Participants were followed for 96 weeks and the primary endpoint was continued viral suppression (HIV RNA <50 copies/ml) at 48 weeks.


  • At week 48 most people in both arms maintained undetectable viral load -- 94% in the TAF/FTC group and 93% in the TDF/FTC group -- demonstrating the non-inferiority of the TAF-containing combination.
  • The likelihood of continued viral suppression did not vary significantly according to age, sex, or race/ethnicity.
  • Treatment response was also similar whether patients used a boosted protease inhibitor or an unboosted third agent (92% vs 93%, respectively).
  • Only a small number of participants experienced virological failure (0.3% and 1.5%, respectively).
  • Among the few patients who underwent resistance testing, the emergence of resistance mutations was rare -- a single M184V seen in a TAF/FTC recipient with poor adherence.
  • Treatment was generally safe and well-tolerated.
  • 6% of patients in each arm discontinued the study for any reason.
  • Drug-related serious adverse events were rare, with none occurring in more than 1 patient, and few people discontinued treatment due to adverse events (7 vs 3, respectively).

Kidney Function

  • Kidney function improved in people who switched to TAF/FTC.
  • Median eGFR improved by +8.4 mL/min in the TAF/FTC group and by +2.8 mL/ min in the TDF/FTC group, a statistically significant difference.
  • Proteinuria (protein in the urine) and other renal biomarker improved in the TAF/FTC group, but worsened in the TDF/FTC group.
  • A few people had glycosuria (sugar in the urine), but most were diabetic and this was not considered related to kidney damage.
  • There were no cases of proximal renal tubulopathy or Fanconi syndrome (serious kidney damage) in either group.

Bone Density

  • Bone mineral density also improved in people who switched to TAF/FTC.
  • Bone density rose by +1.1% at the hip and by +1.5% at the spine in the TAF/FTC arm, while falling by -0.2 at both sites in the TDF/FTC arm; these differences were also significant.
  • More people who switched saw at least a 3% improvement in bone density over 48 weeks: 17% and 30% at the hip and spine in the TAF/FTC arm compared to 9% and 14% in the TDF/FTC group.
  • Gallant said that while these bone density changes are relatively small, they could have more clinical significance in older patients already experiencing bone loss.

Lipid Levels

  • Tenofovir is known to lower blood lipids, and because it reaches lower levels in the blood this effect is not as great with TAF.
  • People taking TAF/FTC had higher total cholesterol, LDL, and triglyceride levels than those on TDF/FTC and their total-to-HDL ratio rose slightly.
  • However, there was no difference in the proportion who started lipid-lowering therapy (4%).
  • Gallant said the clinical significance of these small differences is "questionable."

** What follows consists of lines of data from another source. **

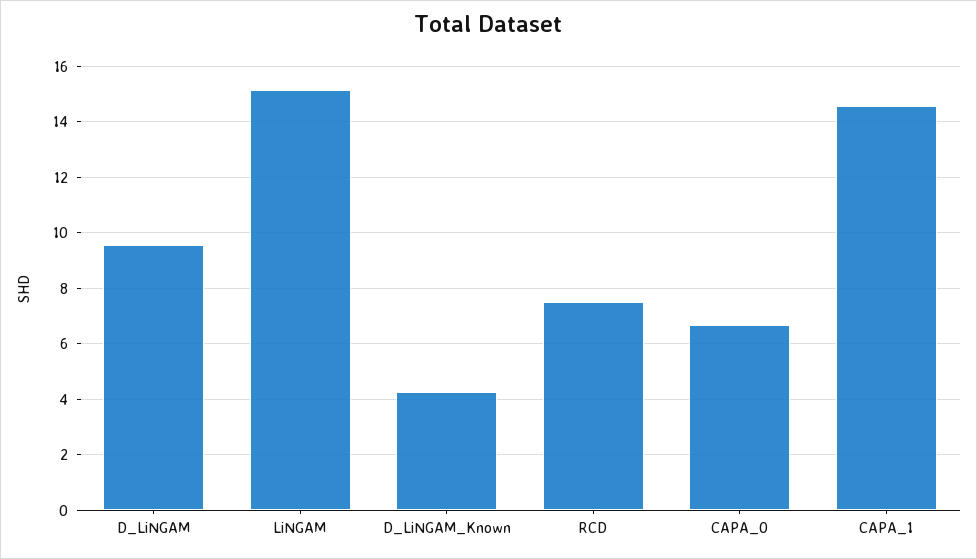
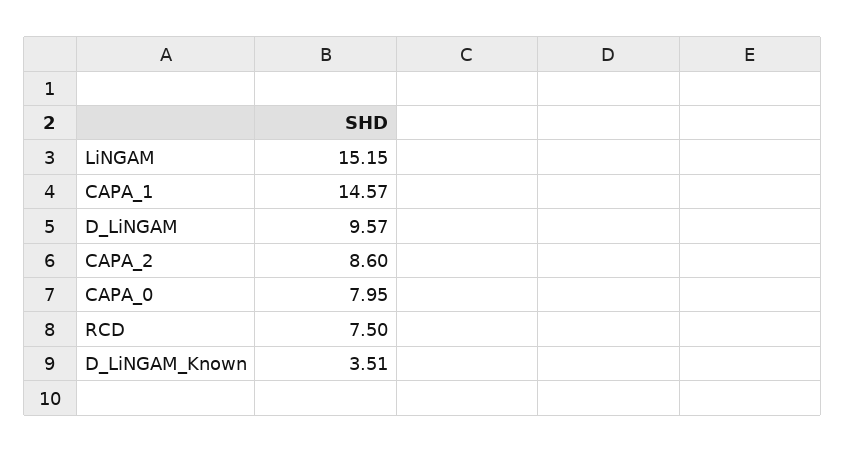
  {
    "D_LiNGAM": 9.57,
    "LiNGAM": 15.15,
-   "D_LiNGAM_Known": 4.25,
+   "D_LiNGAM_Known": 3.51,
    "RCD": 7.5,
-   "CAPA_0": 6.75,
+   "CAPA_0": 7.95,
-   "CAPA_1": 14.57
+   "CAPA_1": 14.57,
+   "CAPA_2": 8.6
  }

"[TAF/FTC] was non-inferior to [TDF/FTC] in maintaining virologic suppression in combination with a variety of third agents" and showed "significant improvements in multiple measures of renal and bone safety after switching from [TDF/FTC] to [TAF/FTC]," the researchers concluded. "These data support that [TAF/FTC] is an important NRTI backbone for antiretroviral treatment with safety benefits over [TDF/FTC]."

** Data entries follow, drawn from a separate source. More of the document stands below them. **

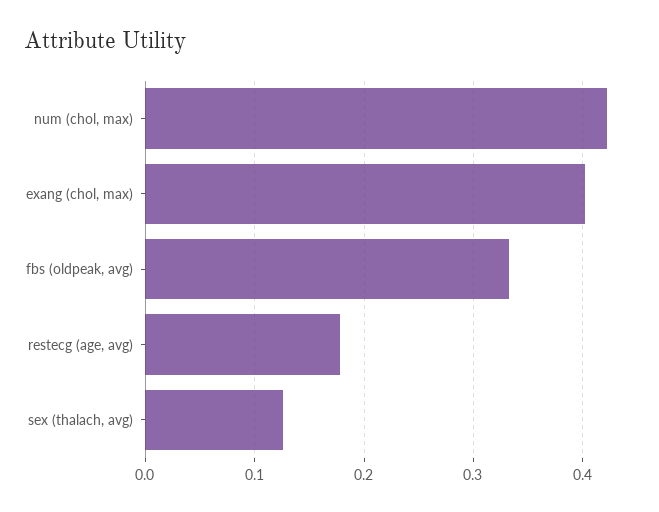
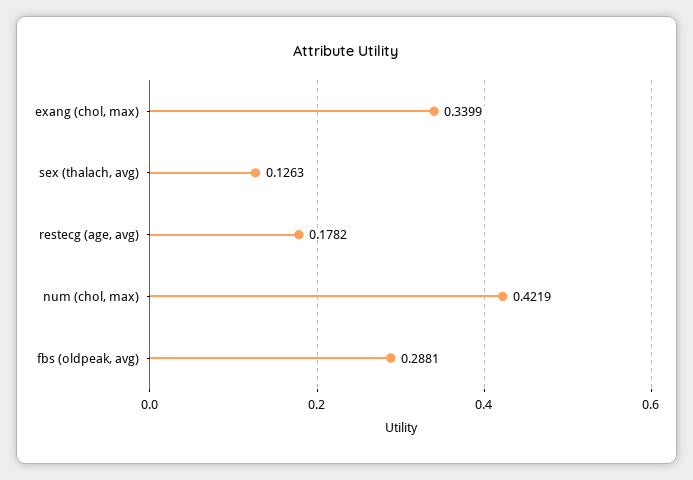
  {
    "num (chol, max)": 0.4219,
-   "exang (chol, max)": 0.4,
+   "exang (chol, max)": 0.3399,
-   "fbs (oldpeak, avg)": 0.33,
+   "fbs (oldpeak, avg)": 0.2881,
    "restecg (age, avg)": 0.1782,
    "sex (thalach, avg)": 0.1263
  }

Gilead is developing 2 other TAF-containing single-tablet regimens, one with the NNRTI rilpivirine and the other with the HIV protease inhibitor darunavir. Stand-alone TAF is being studied as a treatment for hepatitis B. The company is also studying TAF in combination with GS-9883, an experimental integrase inhibitor that does not require boosting.

Given the kidney and bone benefits of TAF/FTC, some have suggested that it could potentially be a good alternative to Truvada for PrEP, but lower tenofovir levels in body tissues might be a concern. Data from animal and early human studies of TAF for HIV prevention are being presented this week at CROI. Investigators for these studies stress that TAF should not be used as PrEP until clinical trials are complete.



JE Gallant, E Daar, F Raffi, et al. Switching Tenofovir DF to Tenofovir Alafenamide in Virologically Suppressed Adults. Conference on Retroviruses and Opportunistic Infections. Boston, February 22-25, 2016. Abstract 29.